## DATA SECTION
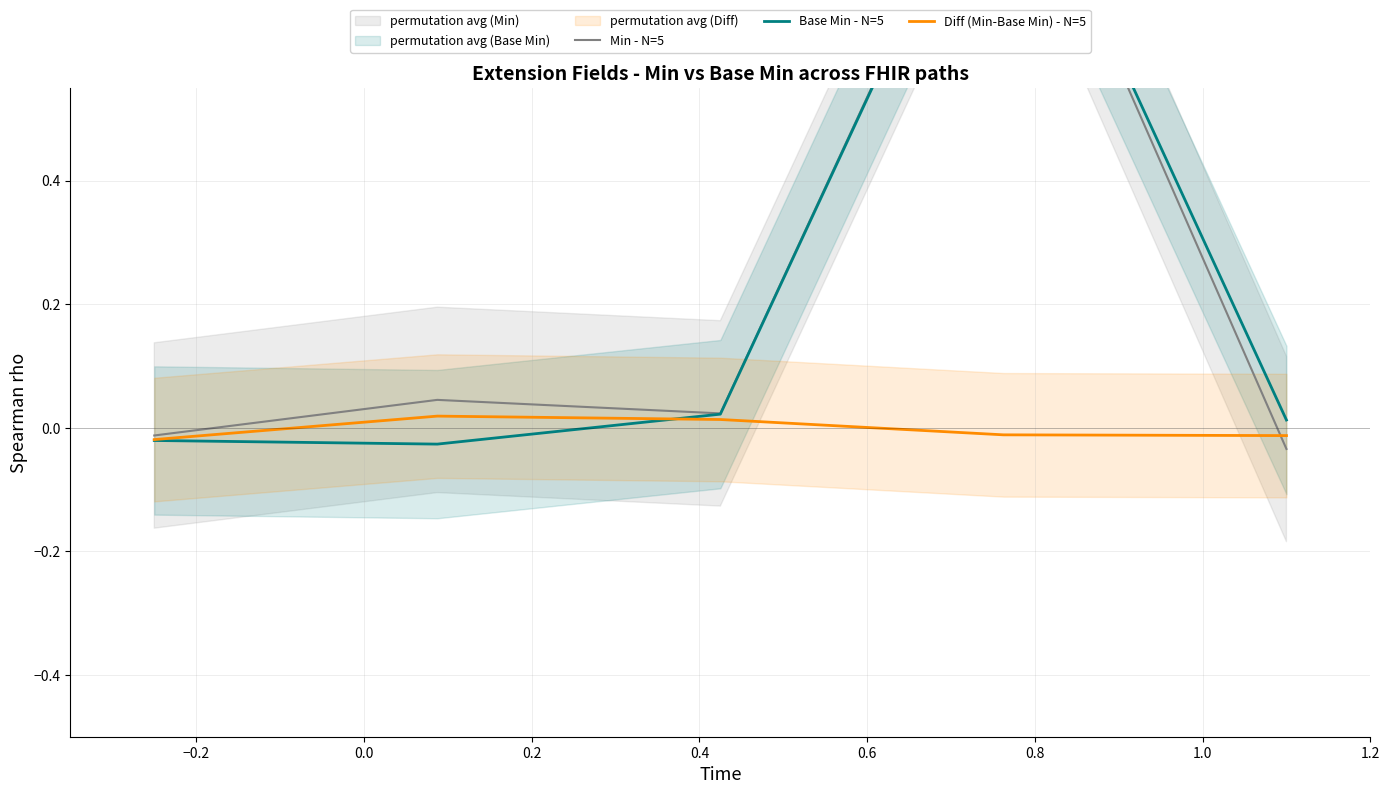

Is the value of Base Min - N=5 at −0.2 greater than the value of Diff (Min-Base Min) - N=5 at 0.4?

No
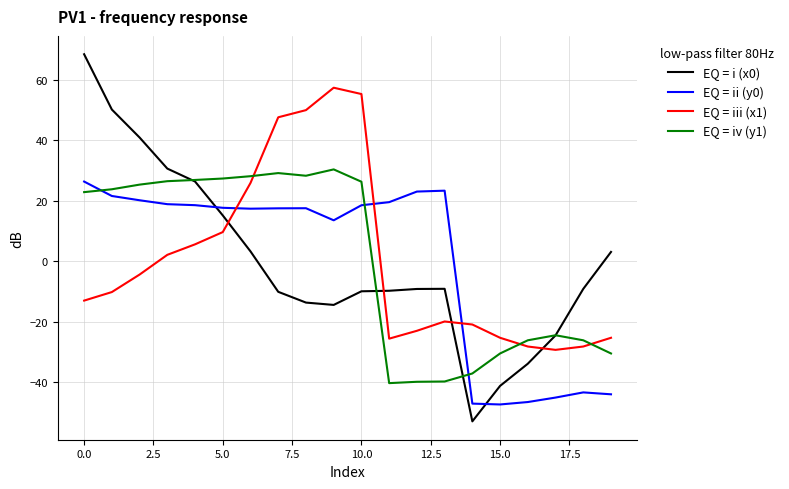

How many values in EQ = iii (x1) are below zero?

12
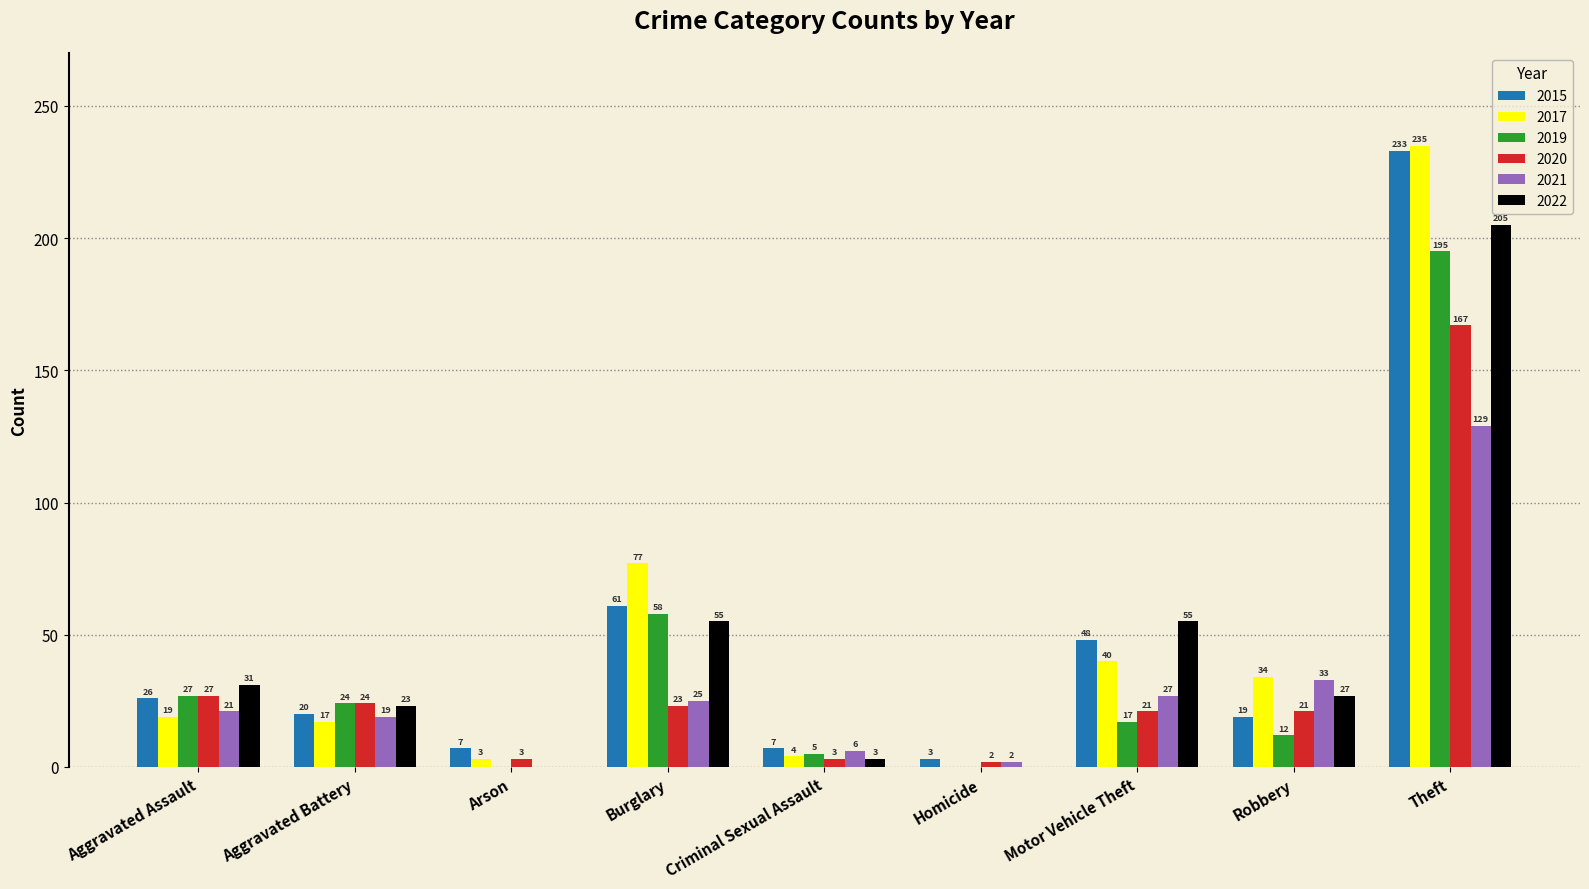

Does the chart contain stacked bars?

No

## TO-DO ITEM
Give these entries as a JSON list of strings, one string per line, skipping blank lines and leaving the pictures out.

## WRITTEN RESPONSE
[
  "Is the value of Base Min - N=5 at −0.2 greater than the value of Diff (Min-Base Min) - N=5 at 0.4?",
  "No",
  "How many values in EQ = iii (x1) are below zero?",
  "12",
  "Does the chart contain stacked bars?",
  "No"
]